- Les discussions avancent avec l’Union européenne mais de nouvelles lettres menaçant de l’instauration de droits de douane réciproques ont été envoyées à plusieurs pays, notamment au Japon et à la Corée du Sud, avec une nouvelle échéance pour les négociations fixée au 1er août. Quoi qu’il en soit, les droits de douane appliqués aux importations américaines seront nettement relevés par rapport à ce qu’ils étaient avant. Les revenus douaniers ont déjà considérablement augmenté. Cette hausse des taxes représenterait déjà un point de PIB.
- Pour l’instant, les données macroéconomiques américaines, notamment l’inflation, n’en portent pas encore trace. Les entreprises approvisionnant le marché américain avaient anticipé ce choc en début d’année en accroissant considérablement leurs livraisons. La demande a donc été satisfaite ces derniers mois en puisant dans ces stocks. Mais progressivement vont arriver sur le marché des biens qui auront été taxés davantage. L’économie américaine devrait renouer avec la croissance au 2ème trimestre alors que la forte hausse des importations avait conduit à une contraction du PIB au 1er trimestre. Le marché du travail reste dynamique même si certains signes sont moins favorables (moindres créations d’emplois privés, recul du taux de participation). La Fed devrait donc encore se montrer prudente même si D. Trump exerce une pression considérable sur J. Powell pour qu’il réduise drastiquement son taux directeur.

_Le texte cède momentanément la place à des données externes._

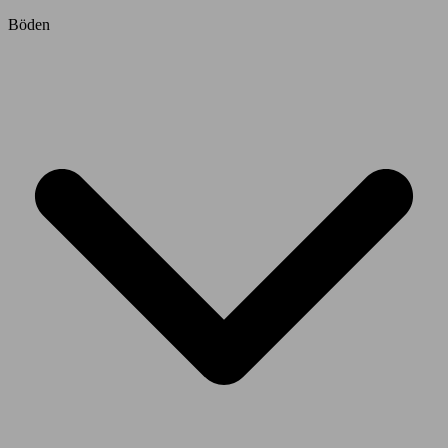
Böden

- En zone euro, la croissance paraît toujours molle. En début d’année, le rebond des exportations vers les Etats-Unis avait réveillé la production industrielle. Mais ce sursaut n’a été que temporaire. Le point positif est que l’Allemagne confirme sa volonté de relance budgétaire, en particulier sous la forme d’une hausse des dépenses d’armement, et ce dès le second semestre 2025. Le pendant de la faiblesse de l’activité est une inflation qui s’établit exactement sur la cible de la BCE. Cette dernière surveille néanmoins l’appréciation de l’euro qui pourrait être déflationniste si elle prenait de l’ampleur.
- De leur côté, les marchés financiers se cherchent mais ne semblent pas trop paniqués par la question des droits de douane. Les taux longs sont sur un plateau en Europe et plutôt baissiers aux Etats-Unis. Le prix du pétrole s’est assagi après le cessez-le-feu entre Israël et l’Iran.